Starting with the line that contains "looks like **10:42**." and going on through the end of the rows, write those lines out again with "Site check" switched to "Field check" and nothing else changed. Leave the pictures out of your answer.

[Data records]
## Begin

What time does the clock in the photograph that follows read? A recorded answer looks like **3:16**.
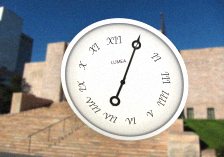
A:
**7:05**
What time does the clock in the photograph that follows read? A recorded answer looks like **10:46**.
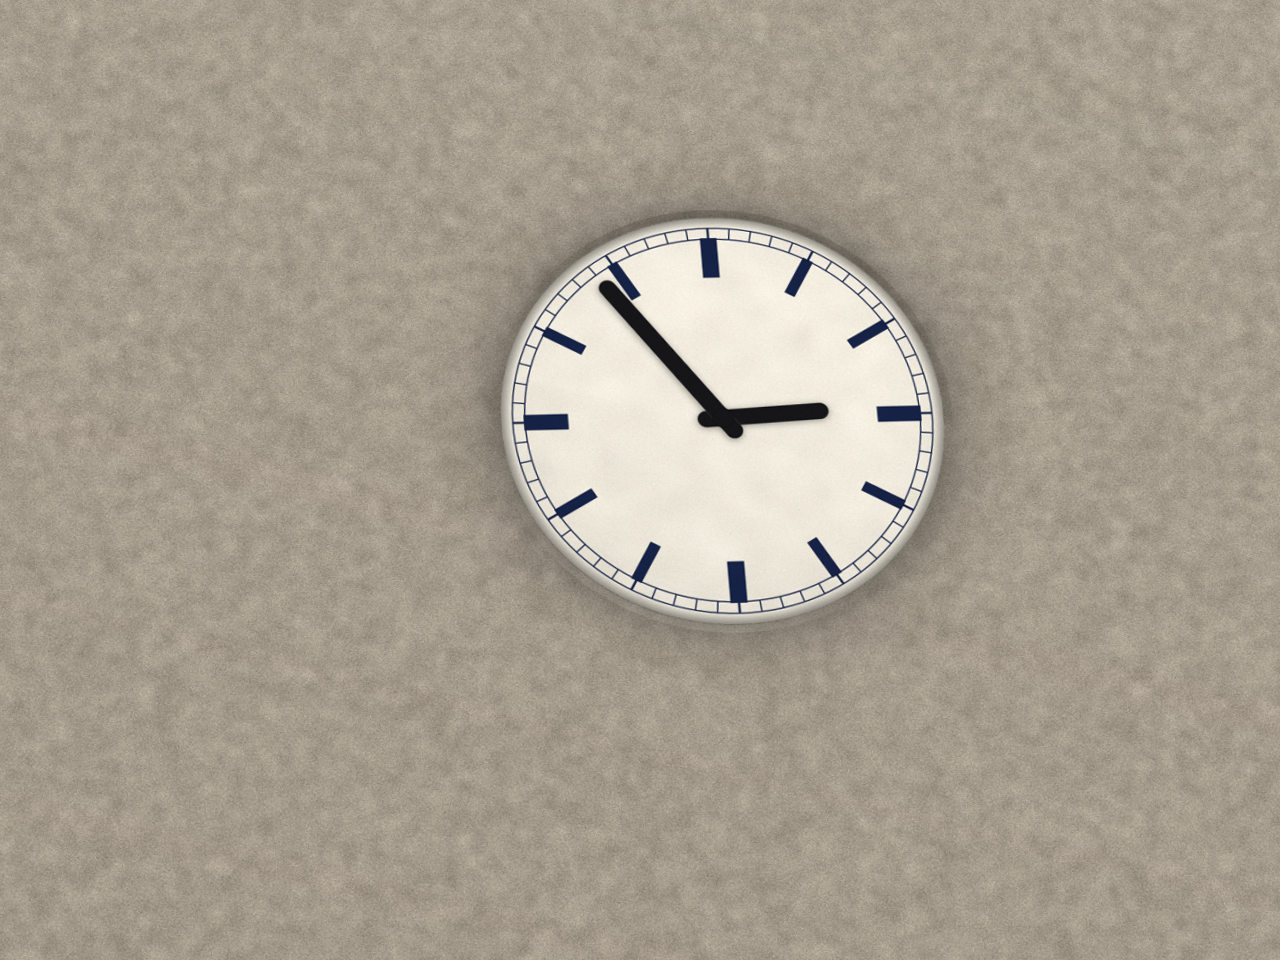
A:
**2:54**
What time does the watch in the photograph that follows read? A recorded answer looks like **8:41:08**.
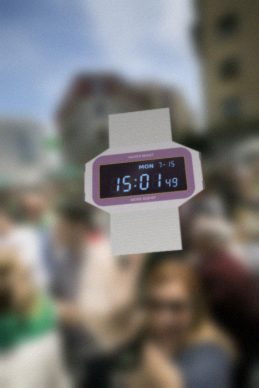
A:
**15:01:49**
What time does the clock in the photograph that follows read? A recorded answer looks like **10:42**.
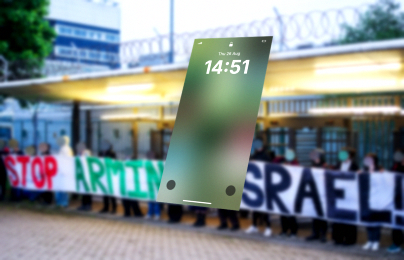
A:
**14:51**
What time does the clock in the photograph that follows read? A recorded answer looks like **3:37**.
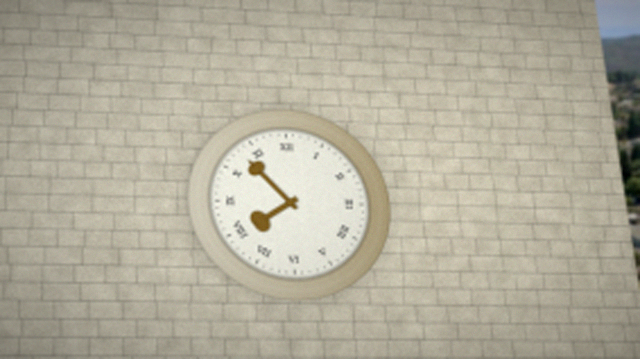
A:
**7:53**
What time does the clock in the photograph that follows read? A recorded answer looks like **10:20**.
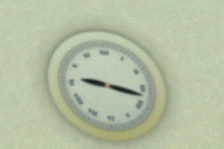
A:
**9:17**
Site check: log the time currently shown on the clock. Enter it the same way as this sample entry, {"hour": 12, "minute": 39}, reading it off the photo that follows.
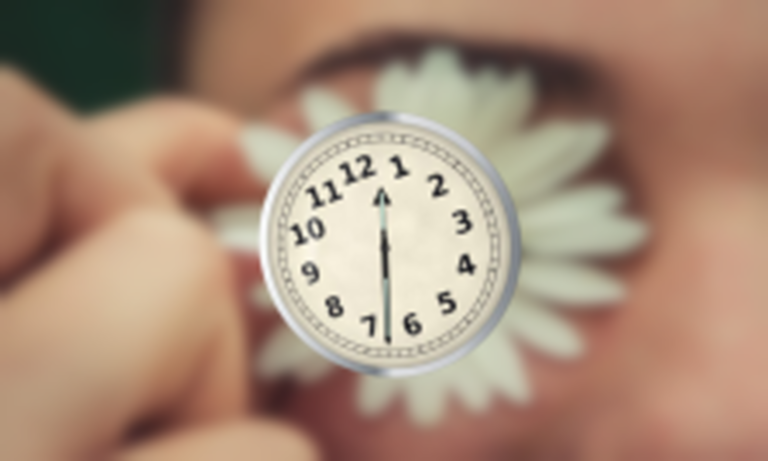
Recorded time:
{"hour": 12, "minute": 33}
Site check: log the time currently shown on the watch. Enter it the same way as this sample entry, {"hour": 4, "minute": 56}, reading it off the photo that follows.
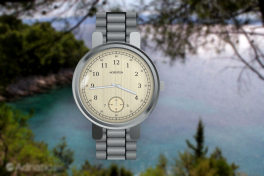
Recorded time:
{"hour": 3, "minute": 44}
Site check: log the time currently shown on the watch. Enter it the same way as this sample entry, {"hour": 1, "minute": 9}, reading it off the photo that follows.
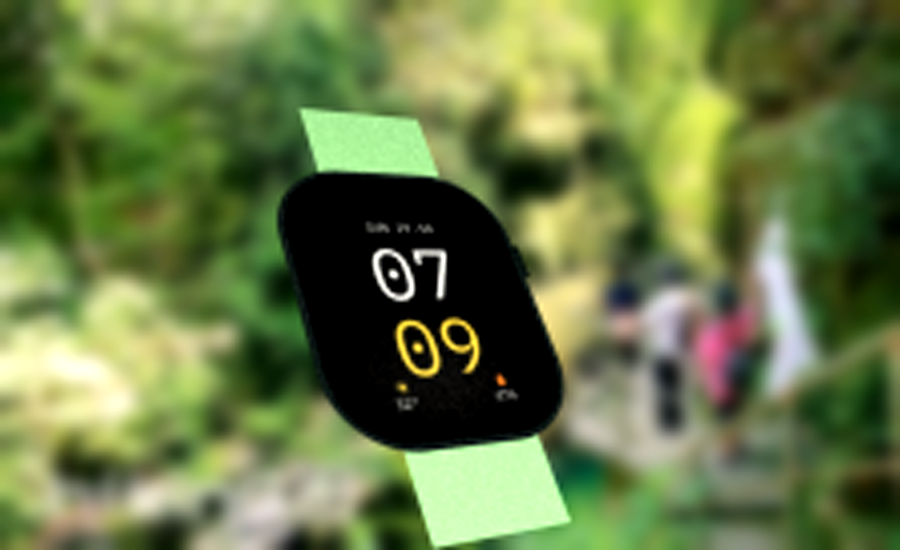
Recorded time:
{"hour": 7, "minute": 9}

## End

### Written answer
What time does the clock in the photograph that follows read? A recorded answer looks like **10:42**.
A:
**14:51**
What time does the clock in the photograph that follows read? A recorded answer looks like **3:37**.
A:
**7:53**
What time does the clock in the photograph that follows read? A recorded answer looks like **10:20**.
A:
**9:17**
Field check: log the time currently shown on the clock. Enter it the same way as this sample entry, {"hour": 12, "minute": 39}, reading it off the photo that follows.
Recorded time:
{"hour": 12, "minute": 33}
Field check: log the time currently shown on the watch. Enter it the same way as this sample entry, {"hour": 4, "minute": 56}, reading it off the photo that follows.
Recorded time:
{"hour": 3, "minute": 44}
Field check: log the time currently shown on the watch. Enter it the same way as this sample entry, {"hour": 1, "minute": 9}, reading it off the photo that follows.
Recorded time:
{"hour": 7, "minute": 9}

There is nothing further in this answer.